Amber Hardiman -- PhD student and SSHRC Doctoral Fellow
In this talk, Hardiman compares two documentary series concerned with the life and crimes of the late Jeffrey Epstein, mega-rich financier and convicted sex offender. Throughout her analysis of each docuseries, namely, Lifetime's Surviving Jeffrey Epstein (2020) and Netflix's Jeffrey Epstein: Filthy Rich (2020), Hardiman evaluates the contours of an identifiably feminist documentary "voice" in the post-truth, digital streaming era. In addition to exploring how survivor perspectives are framed and amplified in each series according to the logics of their respective distribution networks, Hardiman unpacks the advocacy imperatives underpinning documentary and journalistic "voice" more generally. In so doing, she explores the advantages and pitfalls involved in documentary remediations of gendered violence, and how these stack up against mainstream journalistic coverage of these same social issues. Ultimately, this talk works to apprehend what documentary as a form offers to feminist filmmakers and producers concerned with the politics of sexual violence, through an analysis of what a feminist documentary "voice" may (or may not) look like through the lens of these two case studies.
Nicole Starosielski - Associate Professor of Media, Culture, and Communication at New York University
This presentation draws from Nicole Starosielski's forthcoming book, Media Hot and Cold, a feminist qnd queer rewriting of media theory in the context of digital systems and climate change. It tracks the shifting thermal regimes that structure modern media, from print to digital infrastructures. While media have always been shaped by temperature, computational media are systematically re-embeds network production, distribution, and access into both colonial geography and into the hands of hyperscale media companies. Starosielski calls for a critical temperature studies that can address the connections between thermal contexts and media technologies.

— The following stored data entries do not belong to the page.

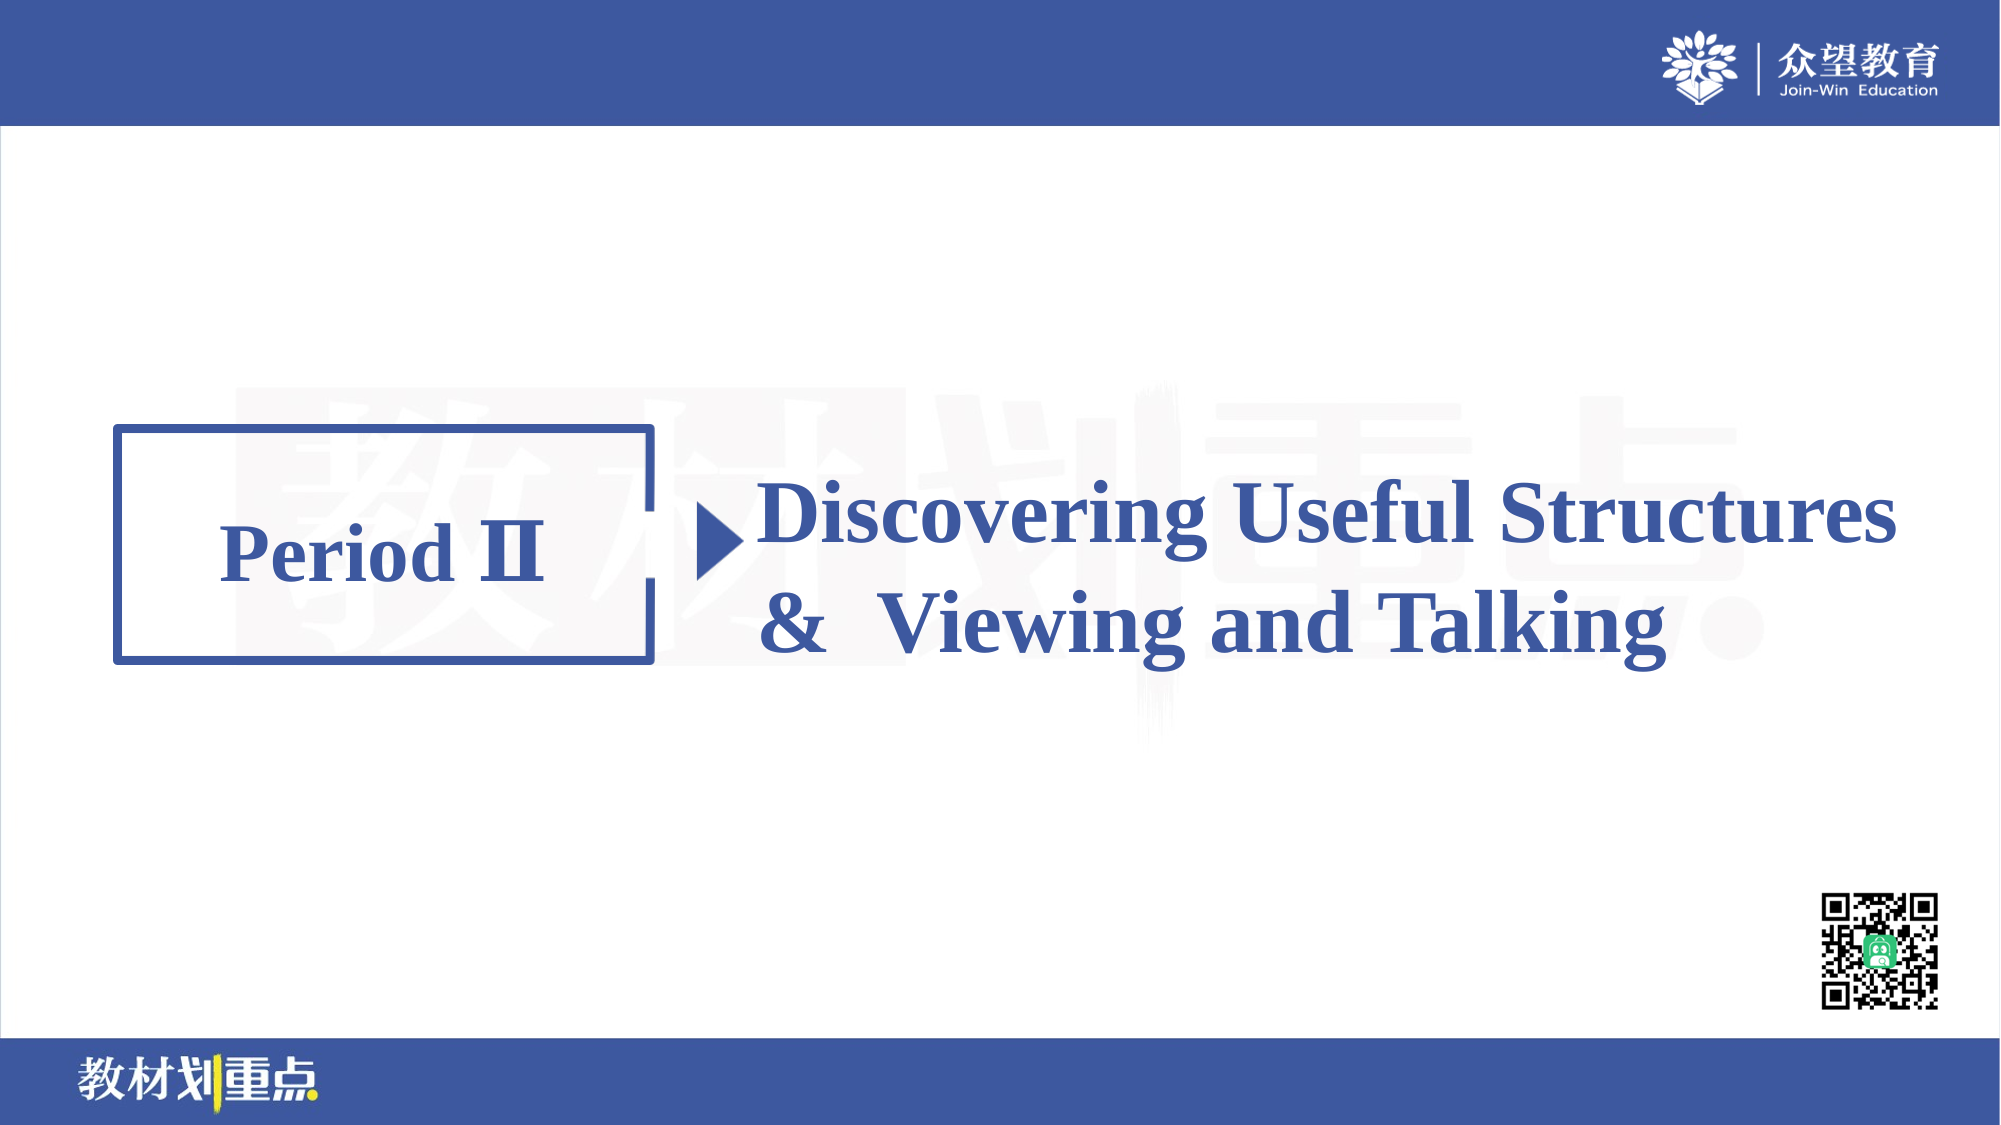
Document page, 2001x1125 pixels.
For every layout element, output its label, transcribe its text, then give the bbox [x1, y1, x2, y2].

text_box Discovering Useful Structures & Viewing and Talking [755, 416, 1982, 705]
text_box Period Ⅱ [124, 433, 644, 659]
picture [0, 0, 2000, 1125]
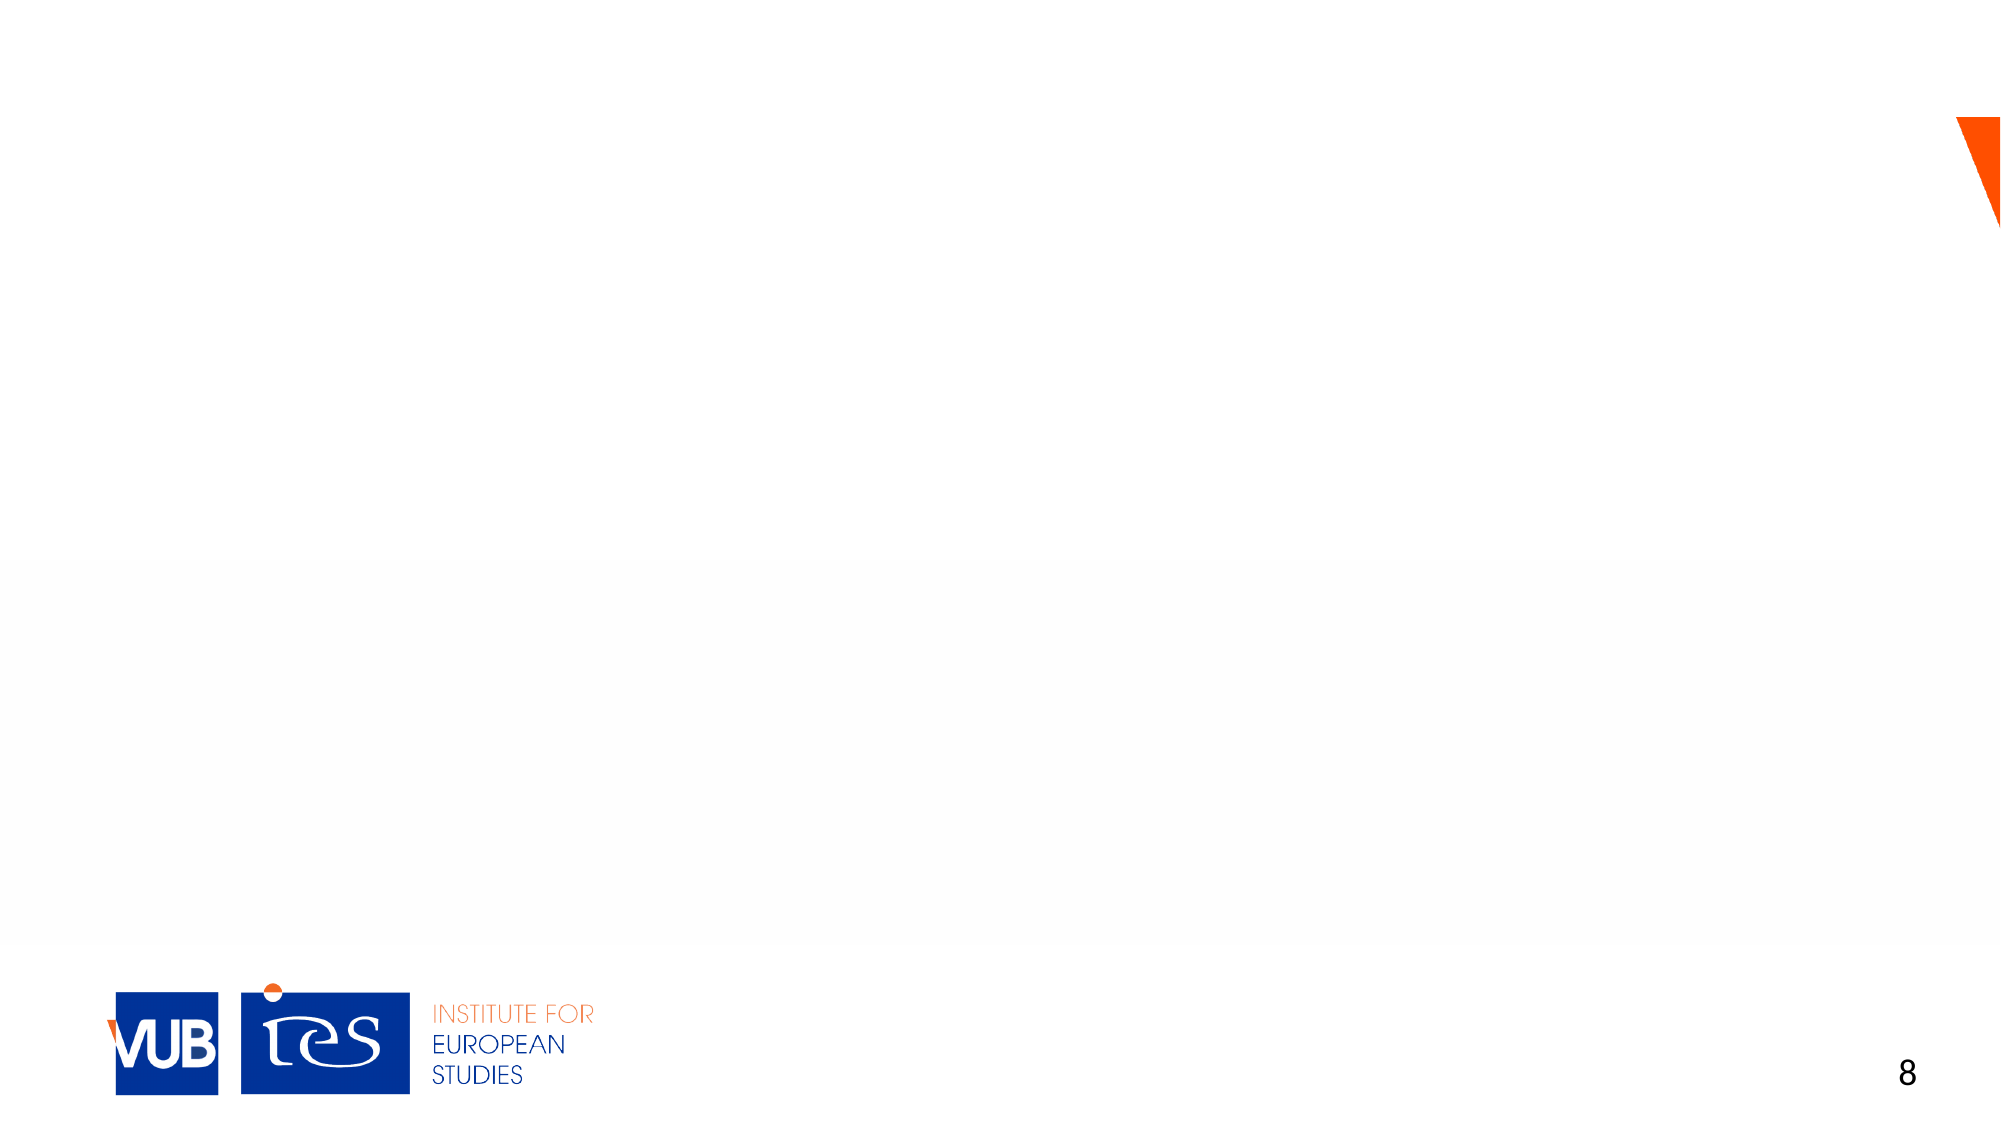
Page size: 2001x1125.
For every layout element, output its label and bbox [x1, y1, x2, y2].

picture [1956, 117, 2001, 235]
picture [89, 962, 651, 1124]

Tanite Chahwan, PhD Student
In this talk, Tanite will introduce Egyptian Melodrama as a genre that thrives on complexities -- especially in Gamal Abdel Nasser’s era of “reform and modernization” (1954) -- by putting women on the forefront, as representatives of a nation that was much oriented towards conservative Islamic traditions.
How did Nasser’s “modernization” of Egypt clash with religious traditionalism that is so much integrated within the nation’s cultural identity, on-screen, via gender roles? And how does the nuclear family and motherhood (or its absence), play into this?
Richard Mwakasege-Minaya, PhD (FTVM 2019)
The media has long been a site of political contestation for social groups in the U.S., particularly during the period that overlaps the social movement era and the Cold War. Cuban exiles have participated in this struggle in the service of their most dedicated goal: the liberation of their island-nation from communism. This presentation is an overview of Countercurrents of Revolution, a book-length study of the ways in which Cuban exiles, and their allies, have impacted U.S. media for their geopolitical ends. Cuban organizations have mounted concerted media campaigns, alerted U.S. authorities to enact censorship, emboldened media professionals to express anti-communist sentiments, and partnered with right-wing broadcasters to disseminate propaganda, all to sully the reputation of the Cuban Revolution. In doing so, Cuban exiles bolstered the U.S. conservative movement by supporting right-wing broadcasters and organizations, for example, by acting as experts and eyewitnesses to the ills of communism via Cuba.